DESCRIPTION (provided by applicant): Angiogenesis, in which endothelial cells (ECs) form new blood vessels from pre-existing ones, is a central component of tissue development, wound healing, and cancer progression. ECs engaged in angiogenesis must negotiate and integrate a complex array of extracellular stimuli: adhesive signals, soluble factors, and mechanical stiffness are known or implicated to have critical roles. ECs integrate extracellular stimuli in concert, so it has been difficult to decouple the contributions of characteristics such as stiffness from other pericellular effectors. What is needed is an experimental system that can be used to independently vary ECM components to allow for the investigation of fundamental EC-mediated angiogenic processes. In this work, we develop and apply a synthetic hydrogel system that can be used to separate and assess the contribution of each of these factors independently. We first examine the effect of stiffness on ex vivo and in vitro models of angiogenesis and the angiogenic phenotype while holding adhesivity constant We have found that angiogenesis exhibits cl biphasic response to stiffness, with gels that are too stiff or too soft unable to support angiogenesis. We next test the hypothesis that stiffness is potentiating the expression of proteolytic enzymes from the matrix metalloproteinase (MMP) family. Finally, we further test our model by holding both adhesivity and stiffness constant and instead varying the MMP-susceptibility of our hydrogel. We will use MMP-inhibition studies to implicate the specific MMPs involved in these remodeling processes. Angiogenesis is a natural process by which new blood vessels form from preexisting ones in growing tissues. However, this natural process is also known to have aberrant effects in human diseases such as cancer and diabetes.

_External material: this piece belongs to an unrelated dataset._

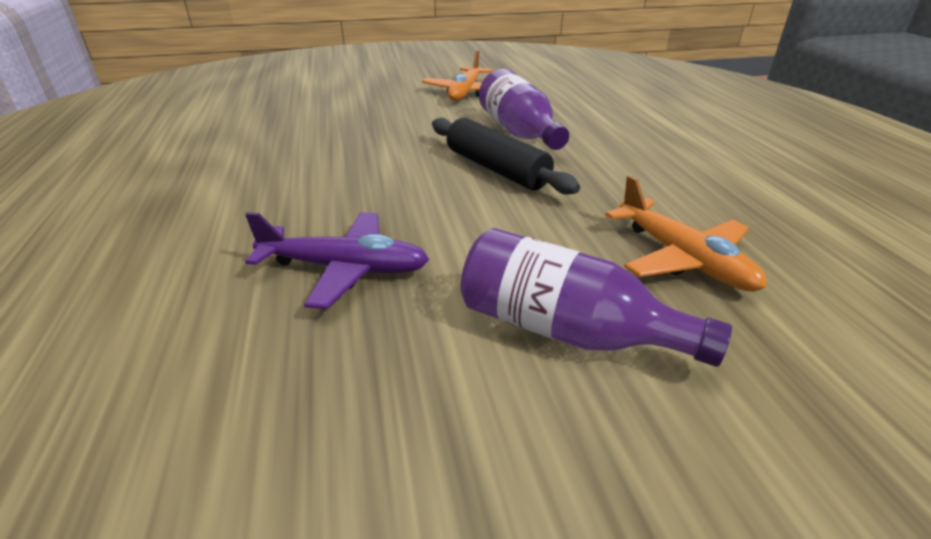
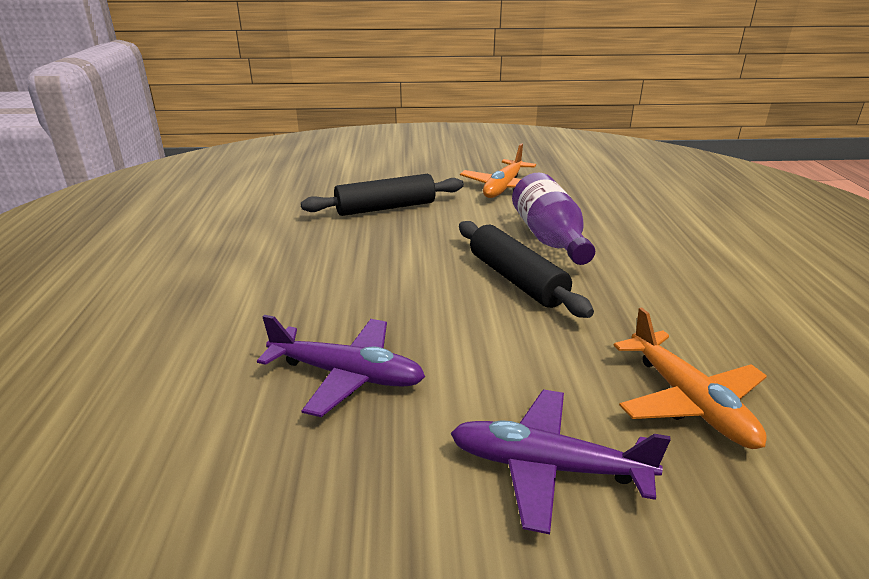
camera: 10 degrees right, 5 degrees down
(353, 116) = (385, 208): none -> black rolling pin
(566, 331) = (547, 467): purple bottle -> purple plane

The goal of this project is to, at a fundamental level, understand the cellular events and chemical communication involved in this process which will ultimately allow the development of new disease therapies.

描述（由申请人提供）：血管生成，即内皮细胞（EC）从预先存在的血管形成新血管，是组织发育、伤口愈合和癌症进展的核心组成部分。参与血管生成的内皮细胞必须协调和整合一系列复杂的细胞外刺激：已知或暗示粘附信号、可溶性因子和机械刚度具有关键作用。 EC 协调一致地整合细胞外刺激，因此很难将硬度等特性的贡献与其他细胞周效应器分开。我们需要的是一个可用于独立改变 ECM 成分的实验系统，以便研究基本的 EC 介导的血管生成过程。在这项工作中，我们开发并应用了一种合成水凝胶系统，该系统可用于独立分离和评估每个因素的贡献。我们首先检查硬度对离体和体外血管生成模型和血管生成表型的影响，同时保持粘附性恒定。我们发现血管生成对硬度表现出 cl 双相反应，太硬或太软的凝胶都无法支持血管生成。接下来，我们测试了以下假设：硬度会增强基质金属蛋白酶 (MMP) 家族中蛋白水解酶的表达。最后，我们通过保持粘附性和刚度恒定并改变水凝胶的 MMP 敏感性来进一步测试我们的模型。我们将使用 MMP 抑制研究来揭示参与这些重塑过程的特定 MMP。血管生成是生长组织中现有血管形成新血管的自然过程。然而，这种自然过程也对癌症和糖尿病等人类疾病产生异常影响。该项目的目标是从根本上了解该过程中涉及的细胞事件和化学通讯，这最终将有助于开发新的疾病疗法。